Qualitative Semiotics for CX

Summer 2020

We’re fascinated by the potential of qualitative semiotics, and Chris Barnham’s article does a really good job of explaining what it is, how it works, and how you can use it to explore the way consumers build their images of brands. In this short article, I want to look at how that same approach might be used when thinking about the way meaning is created in the customer experience.

“Man lives in a world of meaning”

George Herbert Mead

A world of meaning

Semiotics is a tool you can use with customer insight to help you interpret why customers are thinking and feeling the way they do, and therefore to help you design experiences that work better for everyone. We live in a world of meaning, and I’ll argue that we have to understand how that meaning is created and communicated in order to design effectively.

Semiotics is often taken to be something that is focused on consumer markets, particularly FMCG, but actually it’s important in business to business markets as well, and in the public sector. Semiotics comes into play whenever we’re trying to understand how meaning is communicated.

Semiotics, from my perspective, is about studying how we communicate meaning to each other, and "meaning" is the crucial word. It's a word that’s central to culture, to design thinking, storytelling, and customer experience. Semiotics helps you understand meaning.

Meaning in Customer Experience

What has all this got to do with customers?

It's a skeleton key that unlocks a whole load of other aspects of the customer experience that can otherwise seem quite mysterious. Let's start with our most used quote:

“Perception is reality” - Tom Peters

Taking a semiotic approach to the customer experience makes this hard-won truism immediately obvious. Reality, for the customer, is their interpretation of what they see, the meaning they derive from it. Another way of thinking about it might be “reality is perception” – all any of us knows about the world around us is based on the work our brains do to extract meaning from the signals pouring in through our senses.

Semiotics also helps to explain the idea of the "total customer experience", and why small details can have such a profound effect on the emotional experience for the customer. When you understand that every little clue in the environment, every choice of word, or image, or typeface, conveys meaning, then it begins to make a lot more sense why process maps have so little to do with what customers actually experience.
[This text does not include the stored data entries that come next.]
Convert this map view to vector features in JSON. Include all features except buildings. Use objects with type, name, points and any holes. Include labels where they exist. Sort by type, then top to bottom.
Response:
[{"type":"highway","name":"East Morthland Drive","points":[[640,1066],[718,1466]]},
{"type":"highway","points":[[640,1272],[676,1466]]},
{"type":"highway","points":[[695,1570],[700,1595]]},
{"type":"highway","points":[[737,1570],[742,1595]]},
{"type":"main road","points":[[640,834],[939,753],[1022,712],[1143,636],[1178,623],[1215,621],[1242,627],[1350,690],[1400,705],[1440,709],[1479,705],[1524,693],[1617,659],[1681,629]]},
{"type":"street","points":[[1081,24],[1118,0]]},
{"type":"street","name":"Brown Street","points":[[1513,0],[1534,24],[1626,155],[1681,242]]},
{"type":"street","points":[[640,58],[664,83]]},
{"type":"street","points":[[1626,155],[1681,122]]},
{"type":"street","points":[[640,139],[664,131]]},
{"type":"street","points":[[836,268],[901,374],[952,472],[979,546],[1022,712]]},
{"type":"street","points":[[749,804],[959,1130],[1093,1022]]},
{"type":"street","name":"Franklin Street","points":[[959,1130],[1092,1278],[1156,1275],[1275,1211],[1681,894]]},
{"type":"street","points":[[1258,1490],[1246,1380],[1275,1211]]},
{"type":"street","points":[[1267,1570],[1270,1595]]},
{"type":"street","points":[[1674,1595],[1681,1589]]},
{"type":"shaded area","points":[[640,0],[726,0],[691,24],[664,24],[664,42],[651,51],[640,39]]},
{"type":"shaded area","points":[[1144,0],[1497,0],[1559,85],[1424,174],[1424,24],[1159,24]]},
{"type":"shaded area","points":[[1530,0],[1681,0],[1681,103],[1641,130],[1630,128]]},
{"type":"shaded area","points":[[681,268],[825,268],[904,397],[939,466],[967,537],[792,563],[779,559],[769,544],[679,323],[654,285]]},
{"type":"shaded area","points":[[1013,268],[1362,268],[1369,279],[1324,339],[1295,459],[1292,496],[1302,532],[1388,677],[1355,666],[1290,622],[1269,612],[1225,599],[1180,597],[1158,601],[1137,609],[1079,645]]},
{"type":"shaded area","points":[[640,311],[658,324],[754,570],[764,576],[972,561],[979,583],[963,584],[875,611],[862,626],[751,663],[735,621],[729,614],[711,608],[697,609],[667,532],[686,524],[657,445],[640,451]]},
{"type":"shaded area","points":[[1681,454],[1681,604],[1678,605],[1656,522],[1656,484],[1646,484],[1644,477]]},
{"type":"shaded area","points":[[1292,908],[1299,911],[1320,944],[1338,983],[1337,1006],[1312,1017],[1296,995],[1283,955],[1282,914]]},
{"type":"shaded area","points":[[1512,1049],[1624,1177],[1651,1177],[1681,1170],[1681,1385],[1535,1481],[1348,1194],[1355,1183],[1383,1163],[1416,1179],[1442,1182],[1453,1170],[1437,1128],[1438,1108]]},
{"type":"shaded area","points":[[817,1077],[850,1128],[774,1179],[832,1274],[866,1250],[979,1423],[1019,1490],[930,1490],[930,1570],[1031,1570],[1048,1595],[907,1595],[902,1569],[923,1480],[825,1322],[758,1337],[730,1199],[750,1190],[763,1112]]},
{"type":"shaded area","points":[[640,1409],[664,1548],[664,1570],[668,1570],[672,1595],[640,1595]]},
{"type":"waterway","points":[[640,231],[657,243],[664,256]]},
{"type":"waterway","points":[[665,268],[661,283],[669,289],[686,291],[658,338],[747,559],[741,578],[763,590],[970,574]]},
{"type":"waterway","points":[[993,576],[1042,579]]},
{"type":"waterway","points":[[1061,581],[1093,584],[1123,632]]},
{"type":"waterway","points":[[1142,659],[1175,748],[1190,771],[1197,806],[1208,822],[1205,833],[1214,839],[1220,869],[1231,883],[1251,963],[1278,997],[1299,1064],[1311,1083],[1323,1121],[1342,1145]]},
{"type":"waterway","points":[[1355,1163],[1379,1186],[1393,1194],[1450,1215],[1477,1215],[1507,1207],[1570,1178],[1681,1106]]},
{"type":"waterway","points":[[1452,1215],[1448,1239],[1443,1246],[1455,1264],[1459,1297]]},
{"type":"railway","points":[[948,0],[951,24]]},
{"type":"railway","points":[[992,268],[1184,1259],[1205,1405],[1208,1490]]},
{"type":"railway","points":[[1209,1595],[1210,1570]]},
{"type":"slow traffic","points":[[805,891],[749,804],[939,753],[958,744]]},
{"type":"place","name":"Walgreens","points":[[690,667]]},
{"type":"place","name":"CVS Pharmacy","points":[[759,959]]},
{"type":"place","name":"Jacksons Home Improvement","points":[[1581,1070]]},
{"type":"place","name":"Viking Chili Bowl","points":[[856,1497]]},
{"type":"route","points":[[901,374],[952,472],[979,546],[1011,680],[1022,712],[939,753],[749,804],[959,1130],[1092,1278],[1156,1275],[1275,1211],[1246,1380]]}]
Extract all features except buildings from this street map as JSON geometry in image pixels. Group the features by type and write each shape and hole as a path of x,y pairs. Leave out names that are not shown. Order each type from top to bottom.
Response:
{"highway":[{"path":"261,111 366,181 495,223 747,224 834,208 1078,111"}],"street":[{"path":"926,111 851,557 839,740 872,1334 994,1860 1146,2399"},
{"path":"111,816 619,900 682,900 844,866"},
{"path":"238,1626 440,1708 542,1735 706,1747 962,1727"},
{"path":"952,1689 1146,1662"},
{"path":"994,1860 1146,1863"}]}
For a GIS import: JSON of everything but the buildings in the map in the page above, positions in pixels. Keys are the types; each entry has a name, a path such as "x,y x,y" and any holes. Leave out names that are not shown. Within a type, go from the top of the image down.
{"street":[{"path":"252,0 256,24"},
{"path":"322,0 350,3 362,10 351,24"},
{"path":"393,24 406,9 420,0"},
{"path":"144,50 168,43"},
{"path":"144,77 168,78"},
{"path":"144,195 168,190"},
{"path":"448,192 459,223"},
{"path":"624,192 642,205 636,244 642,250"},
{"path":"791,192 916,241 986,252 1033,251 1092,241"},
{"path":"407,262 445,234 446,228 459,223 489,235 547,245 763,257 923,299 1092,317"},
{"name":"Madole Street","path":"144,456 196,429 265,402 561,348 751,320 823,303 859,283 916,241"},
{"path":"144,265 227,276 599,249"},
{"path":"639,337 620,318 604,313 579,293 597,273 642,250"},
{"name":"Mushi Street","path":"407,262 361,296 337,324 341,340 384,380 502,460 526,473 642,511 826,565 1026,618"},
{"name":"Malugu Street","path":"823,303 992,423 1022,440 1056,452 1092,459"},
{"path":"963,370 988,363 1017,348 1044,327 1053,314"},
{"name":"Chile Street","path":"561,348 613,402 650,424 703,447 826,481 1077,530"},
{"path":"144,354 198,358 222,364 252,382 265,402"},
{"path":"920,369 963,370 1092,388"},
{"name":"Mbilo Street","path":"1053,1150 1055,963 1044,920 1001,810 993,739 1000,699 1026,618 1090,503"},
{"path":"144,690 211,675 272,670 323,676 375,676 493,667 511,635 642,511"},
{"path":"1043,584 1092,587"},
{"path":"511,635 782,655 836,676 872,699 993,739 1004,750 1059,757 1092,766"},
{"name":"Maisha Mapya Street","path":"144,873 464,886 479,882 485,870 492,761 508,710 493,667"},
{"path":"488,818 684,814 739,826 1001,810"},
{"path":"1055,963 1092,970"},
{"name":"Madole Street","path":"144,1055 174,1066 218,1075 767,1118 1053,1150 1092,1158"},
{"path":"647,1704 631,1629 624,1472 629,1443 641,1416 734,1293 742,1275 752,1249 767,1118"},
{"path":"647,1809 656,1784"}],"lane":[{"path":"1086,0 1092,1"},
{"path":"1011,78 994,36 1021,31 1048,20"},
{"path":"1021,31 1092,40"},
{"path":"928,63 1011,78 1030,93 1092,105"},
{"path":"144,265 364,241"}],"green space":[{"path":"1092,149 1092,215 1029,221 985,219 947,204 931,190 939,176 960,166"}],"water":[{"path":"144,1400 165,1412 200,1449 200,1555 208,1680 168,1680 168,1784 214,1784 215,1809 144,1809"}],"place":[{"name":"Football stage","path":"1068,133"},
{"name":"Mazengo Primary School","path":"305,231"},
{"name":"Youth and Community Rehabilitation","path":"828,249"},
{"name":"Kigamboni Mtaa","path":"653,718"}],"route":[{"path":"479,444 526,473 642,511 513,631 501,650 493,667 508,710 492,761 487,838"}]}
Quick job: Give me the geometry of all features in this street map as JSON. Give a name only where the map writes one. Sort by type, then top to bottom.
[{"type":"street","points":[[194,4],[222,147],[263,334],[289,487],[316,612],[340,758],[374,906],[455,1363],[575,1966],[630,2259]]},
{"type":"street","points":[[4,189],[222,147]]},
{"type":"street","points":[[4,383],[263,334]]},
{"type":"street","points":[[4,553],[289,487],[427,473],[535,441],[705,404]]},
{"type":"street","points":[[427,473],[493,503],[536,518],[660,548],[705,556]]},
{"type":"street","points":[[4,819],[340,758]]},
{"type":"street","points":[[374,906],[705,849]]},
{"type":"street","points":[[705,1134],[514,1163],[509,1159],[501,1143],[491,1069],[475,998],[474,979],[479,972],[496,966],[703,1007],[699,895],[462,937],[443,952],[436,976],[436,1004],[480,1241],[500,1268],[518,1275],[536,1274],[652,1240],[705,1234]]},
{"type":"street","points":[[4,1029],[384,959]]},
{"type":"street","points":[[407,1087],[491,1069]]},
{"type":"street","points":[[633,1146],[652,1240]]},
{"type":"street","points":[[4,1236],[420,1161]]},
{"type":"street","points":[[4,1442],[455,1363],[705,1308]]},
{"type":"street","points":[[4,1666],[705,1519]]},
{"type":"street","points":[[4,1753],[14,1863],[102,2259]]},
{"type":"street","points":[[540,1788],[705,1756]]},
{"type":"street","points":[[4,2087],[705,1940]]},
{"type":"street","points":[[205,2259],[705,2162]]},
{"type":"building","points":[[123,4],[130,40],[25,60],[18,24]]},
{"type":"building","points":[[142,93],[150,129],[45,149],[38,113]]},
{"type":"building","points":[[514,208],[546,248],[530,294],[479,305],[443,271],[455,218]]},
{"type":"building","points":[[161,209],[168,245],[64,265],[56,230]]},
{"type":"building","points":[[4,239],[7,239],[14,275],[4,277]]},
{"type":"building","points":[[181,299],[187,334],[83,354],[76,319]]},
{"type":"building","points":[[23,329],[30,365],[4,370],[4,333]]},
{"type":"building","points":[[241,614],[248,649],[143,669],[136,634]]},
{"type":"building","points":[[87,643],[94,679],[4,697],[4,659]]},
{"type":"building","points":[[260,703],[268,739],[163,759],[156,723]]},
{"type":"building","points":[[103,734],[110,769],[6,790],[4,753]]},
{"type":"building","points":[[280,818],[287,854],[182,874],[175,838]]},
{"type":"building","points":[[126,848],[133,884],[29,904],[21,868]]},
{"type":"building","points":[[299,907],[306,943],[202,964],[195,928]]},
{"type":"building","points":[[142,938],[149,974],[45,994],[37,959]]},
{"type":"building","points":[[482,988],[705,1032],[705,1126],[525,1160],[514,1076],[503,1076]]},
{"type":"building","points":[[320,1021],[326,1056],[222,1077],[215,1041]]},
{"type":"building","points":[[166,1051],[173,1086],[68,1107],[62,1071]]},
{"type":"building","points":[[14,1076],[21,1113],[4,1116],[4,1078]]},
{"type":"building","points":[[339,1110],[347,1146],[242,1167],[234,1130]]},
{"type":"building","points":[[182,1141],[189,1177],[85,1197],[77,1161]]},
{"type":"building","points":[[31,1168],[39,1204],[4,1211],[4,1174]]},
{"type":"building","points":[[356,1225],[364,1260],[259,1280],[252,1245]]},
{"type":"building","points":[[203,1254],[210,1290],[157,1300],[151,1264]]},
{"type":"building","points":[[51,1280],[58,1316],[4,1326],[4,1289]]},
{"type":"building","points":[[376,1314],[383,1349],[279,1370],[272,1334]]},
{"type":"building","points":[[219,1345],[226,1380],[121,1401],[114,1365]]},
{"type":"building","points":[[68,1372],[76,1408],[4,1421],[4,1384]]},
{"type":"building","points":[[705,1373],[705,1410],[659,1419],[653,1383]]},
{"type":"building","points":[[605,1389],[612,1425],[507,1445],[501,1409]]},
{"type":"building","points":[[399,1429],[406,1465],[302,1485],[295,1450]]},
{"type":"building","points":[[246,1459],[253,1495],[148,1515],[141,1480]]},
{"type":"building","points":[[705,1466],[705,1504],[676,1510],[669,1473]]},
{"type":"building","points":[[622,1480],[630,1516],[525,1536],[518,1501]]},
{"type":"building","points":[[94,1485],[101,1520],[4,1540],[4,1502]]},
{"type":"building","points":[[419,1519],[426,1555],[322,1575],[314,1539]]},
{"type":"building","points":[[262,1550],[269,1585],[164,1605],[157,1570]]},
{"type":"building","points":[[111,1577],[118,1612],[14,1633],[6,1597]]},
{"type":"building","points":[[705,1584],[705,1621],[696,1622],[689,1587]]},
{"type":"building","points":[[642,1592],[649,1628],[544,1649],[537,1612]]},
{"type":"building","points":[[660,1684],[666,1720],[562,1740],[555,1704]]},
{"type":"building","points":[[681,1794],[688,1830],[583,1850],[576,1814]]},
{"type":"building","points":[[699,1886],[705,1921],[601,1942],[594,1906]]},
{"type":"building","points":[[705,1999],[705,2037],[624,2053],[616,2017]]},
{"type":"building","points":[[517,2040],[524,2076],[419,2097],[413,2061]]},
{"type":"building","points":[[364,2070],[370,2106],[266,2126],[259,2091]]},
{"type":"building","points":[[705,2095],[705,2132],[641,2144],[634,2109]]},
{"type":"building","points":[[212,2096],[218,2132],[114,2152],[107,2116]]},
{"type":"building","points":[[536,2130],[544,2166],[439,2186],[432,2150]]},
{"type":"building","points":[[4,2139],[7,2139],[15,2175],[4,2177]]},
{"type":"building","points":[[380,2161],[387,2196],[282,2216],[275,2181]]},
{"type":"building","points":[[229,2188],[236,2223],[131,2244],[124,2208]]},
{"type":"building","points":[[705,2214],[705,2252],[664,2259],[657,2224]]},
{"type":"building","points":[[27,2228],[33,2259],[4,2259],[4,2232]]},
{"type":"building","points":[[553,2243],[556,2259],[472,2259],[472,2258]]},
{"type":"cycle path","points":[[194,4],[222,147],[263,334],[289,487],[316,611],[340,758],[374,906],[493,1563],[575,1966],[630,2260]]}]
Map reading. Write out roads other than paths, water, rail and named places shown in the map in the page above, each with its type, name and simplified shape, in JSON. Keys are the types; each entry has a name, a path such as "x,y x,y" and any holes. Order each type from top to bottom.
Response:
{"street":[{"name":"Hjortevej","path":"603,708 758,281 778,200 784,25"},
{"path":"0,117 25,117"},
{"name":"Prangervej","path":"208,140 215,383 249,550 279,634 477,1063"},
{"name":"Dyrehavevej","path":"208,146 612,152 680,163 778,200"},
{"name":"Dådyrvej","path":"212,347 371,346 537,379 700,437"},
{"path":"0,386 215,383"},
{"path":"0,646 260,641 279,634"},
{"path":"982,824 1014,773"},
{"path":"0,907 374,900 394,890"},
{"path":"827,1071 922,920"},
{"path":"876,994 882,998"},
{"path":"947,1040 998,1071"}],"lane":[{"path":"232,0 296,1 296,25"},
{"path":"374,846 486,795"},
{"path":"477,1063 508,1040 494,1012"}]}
Using Semiotics in Customer Experience

With so much to consider, where do you start? The most important point is that what you say, and even what you intend, is only part of what influences how the customer feels about you. There are thousands of small moments in your relationship with customers that should be examined with this meaning-making lens to see how they might be working from the other side.

In order to get all the details right, you need to put together a clear sense of the experiences you want to create with an understanding of customers that will help you to know how to do it. It's something that is at the heart of "design thinking”, and I think taking a semiotic view of the customer experience goes hand in hand with good service design thinking.

One famous piece of research, described in Gerald Zaltman’s book “How Customers Think”, found that removing the clock from a waiting room wall made a big difference to customer satisfaction with the waiting time, because it took away a subconscious cue that was making customers feel that the wait time was longer than it really was.

This is a great example of something which customers would never ask for. So how do you spot things like this? Well the first step is to go to where the experience is happening, and you might happen to think of it. But more systematically, the answer is to analyse the environment with a semiotic eye.

What signs are operating here? What concepts may those signs trigger? What potential layers of meaning do they have?

You need to talk to customers to understand this, but talking to them isn’t enough. If customer insight, particularly qualitative insight, is going to be of any value at all we have to do this type of interpretation, and it’s helpful to work within a framework to give us structure (what Wendy Gordon calls “mindframes”). 

To get communication and customer experiences to work as well as possible, you need to understand the meaning that is currently being created for customers, and how and why that's happening.

By analysing meaning, qualitative semiotics can help you understand and improve the customer experience.